▶ [TASK TO CARRY OUT]: Return the full set of entries below exactly, leaving every image out.

(Photos with calibration data)
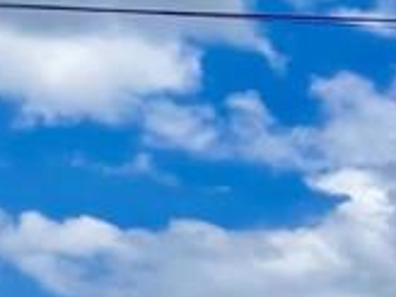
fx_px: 927
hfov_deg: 14.9
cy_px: 534
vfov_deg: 15.6
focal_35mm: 81
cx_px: 949
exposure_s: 1/1468
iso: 32
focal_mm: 1.57
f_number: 1.8
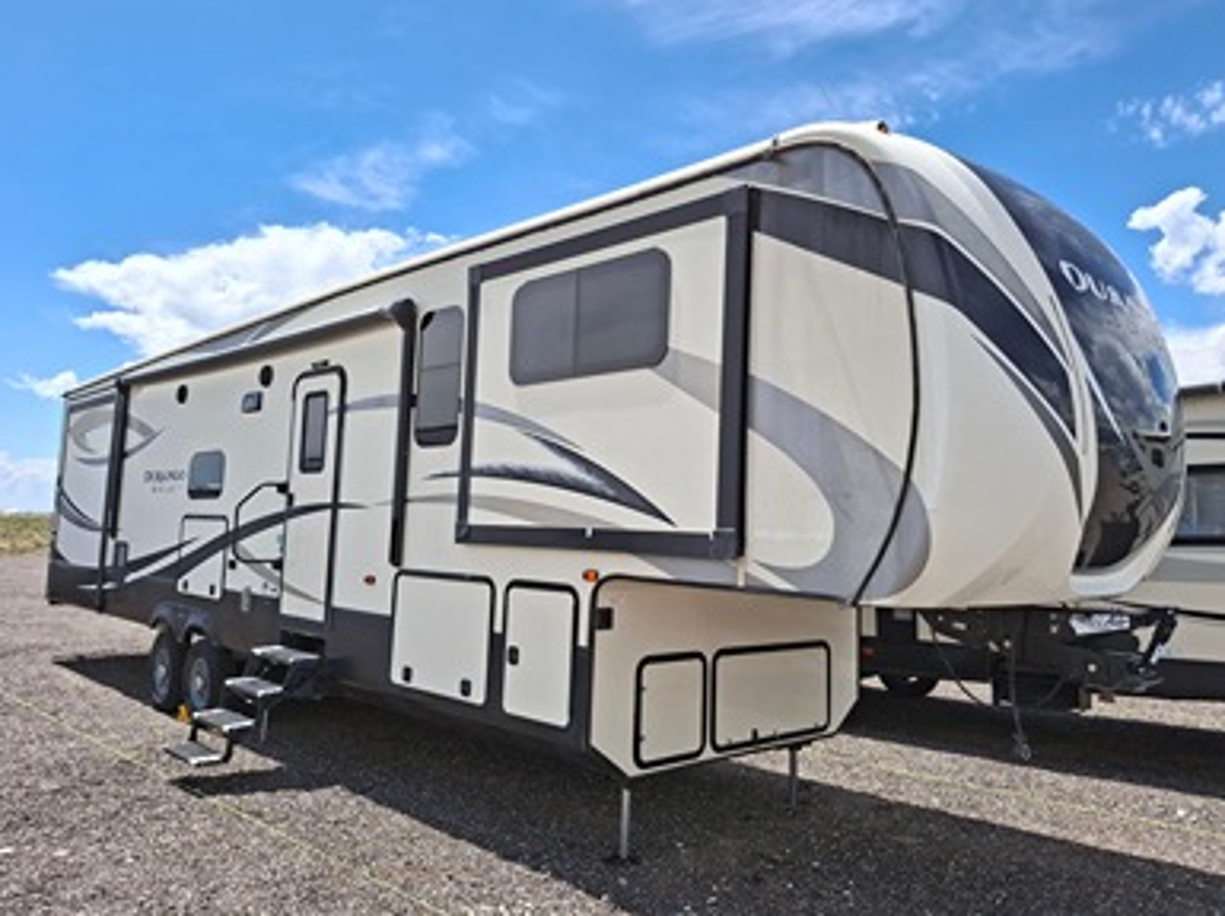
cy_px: 452
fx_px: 919
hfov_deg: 67.4
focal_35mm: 26
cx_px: 608
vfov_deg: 53.0
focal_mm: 4.69
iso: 32
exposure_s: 1/2058
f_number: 1.8
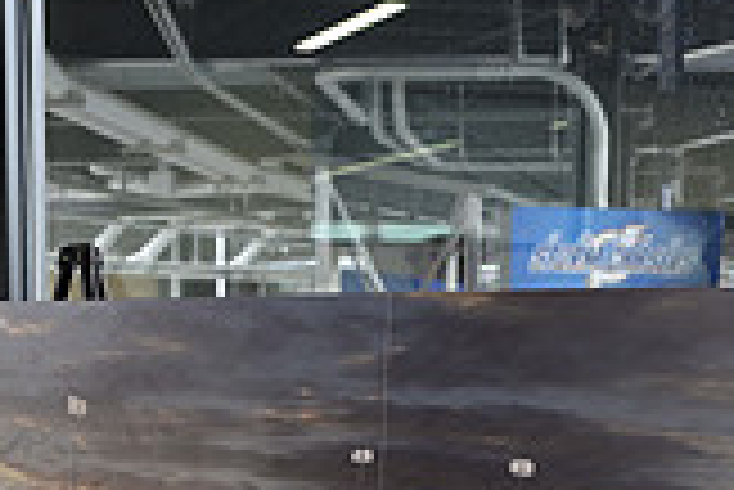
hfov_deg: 19.8
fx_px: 2102
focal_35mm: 103
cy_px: 766
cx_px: 311
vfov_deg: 12.6
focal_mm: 29
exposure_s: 1/60
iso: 400
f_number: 4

▶ [SOLVED EXERCISE]:
fx_px: 927
hfov_deg: 14.9
cy_px: 534
vfov_deg: 15.6
focal_35mm: 81
cx_px: 949
exposure_s: 1/1468
iso: 32
focal_mm: 1.57
f_number: 1.8
cy_px: 452
fx_px: 919
hfov_deg: 67.4
focal_35mm: 26
cx_px: 608
vfov_deg: 53.0
focal_mm: 4.69
iso: 32
exposure_s: 1/2058
f_number: 1.8
hfov_deg: 19.8
fx_px: 2102
focal_35mm: 103
cy_px: 766
cx_px: 311
vfov_deg: 12.6
focal_mm: 29
exposure_s: 1/60
iso: 400
f_number: 4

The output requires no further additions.